Action item –
Only the lines below from the one with "aider et vous fournir toutes les réponses" through the one with "защитные приспособления, предохраняющие" are to be written out, exactly and without any images.
--*--
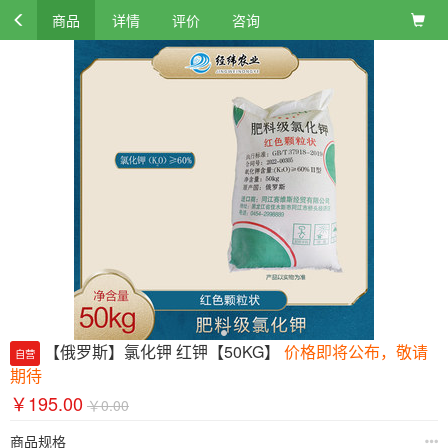
商品
详情
评价
咨询
【俄罗斯】氯化钾 红钾【50KG】
价格即将公布，敬请
自营
期待
￥195.00
￥0.00
商品规格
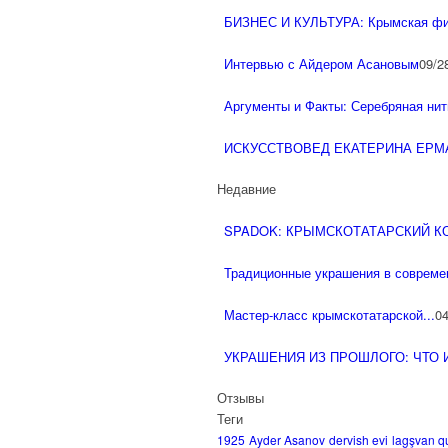
БИЗНЕС И КУЛЬТУРА: Крымская фил
Интервью с Айдером Асановым
09/2
Аргументы и Факты: Серебряная нить
ИСКУССТВОВЕД ЕКАТЕРИНА ЕРМА
Недавние
SPADOK: КРЫМСКОТАТАРСКИЙ 
Традиционные украшения в современ
Мастер-класс крымскотатарской...
04
УКРАШЕНИЯ ИЗ ПРОШЛОГО: ЧТО И
Отзывы
Теги
1925
Ayder Asanov
dervish evi
lagşvan q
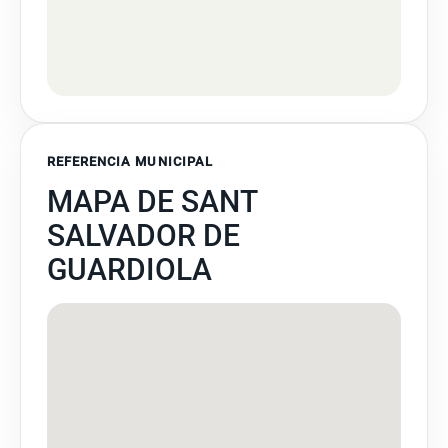
REFERENCIA MUNICIPAL
MAPA DE SANT
SALVADOR DE
GUARDIOLA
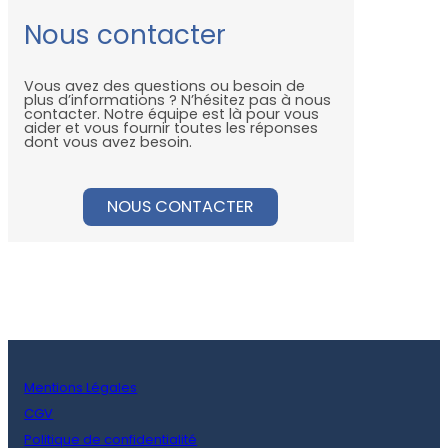
Nous contacter
Vous avez des questions ou besoin de
plus d’informations ? N’hésitez pas à nous
contacter. Notre équipe est là pour vous
aider et vous fournir toutes les réponses
dont vous avez besoin.
NOUS CONTACTER
Mentions Légales
CGV
Politique de confidentialité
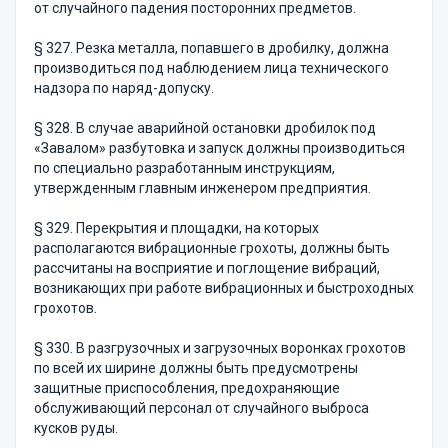
от случайного падения посторонних предметов.
§ 327. Резка металла, попавшего в дробилку, должна
произво­диться под наблюдением лица технического
надзора по наряд-допуску.
§ 328. В случае аварийной остановки дробилок под
«Завалом» разбутовка и запуск должны производиться
по специально разработанным инструкциям,
утвержденным главным инженером предприятия.
§ 329. Перекрытия и площадки, на которых
располагаются виб­рационные грохоты, должны быть
рассчитаны на восприятие и по­глощение вибраций,
возникающих при работе вибрационных и бы­строходных
грохотов.
§ 330. В разгрузочных и загрузочных воронках грохотов
по всей их ширине должны быть предусмотрены
защитные приспособления, предохраняющие
обслуживающий персонал от случайного выброса
кусков руды.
--*--
Result of this exercise –
aider et vous fournir toutes les réponses
dont vous avez besoin.
NOUS CONTACTER
Mentions Légales
CGV
Politique de confidentialité
от случайного падения посторонних предметов.
§ 327. Резка металла, попавшего в дробилку, должна
произво­диться под наблюдением лица технического
надзора по наряд-допуску.
§ 328. В случае аварийной остановки дробилок под
«Завалом» разбутовка и запуск должны производиться
по специально разработанным инструкциям,
утвержденным главным инженером предприятия.
§ 329. Перекрытия и площадки, на которых
располагаются виб­рационные грохоты, должны быть
рассчитаны на восприятие и по­глощение вибраций,
возникающих при работе вибрационных и бы­строходных
грохотов.
§ 330. В разгрузочных и загрузочных воронках грохотов
по всей их ширине должны быть предусмотрены
защитные приспособления, предохраняющие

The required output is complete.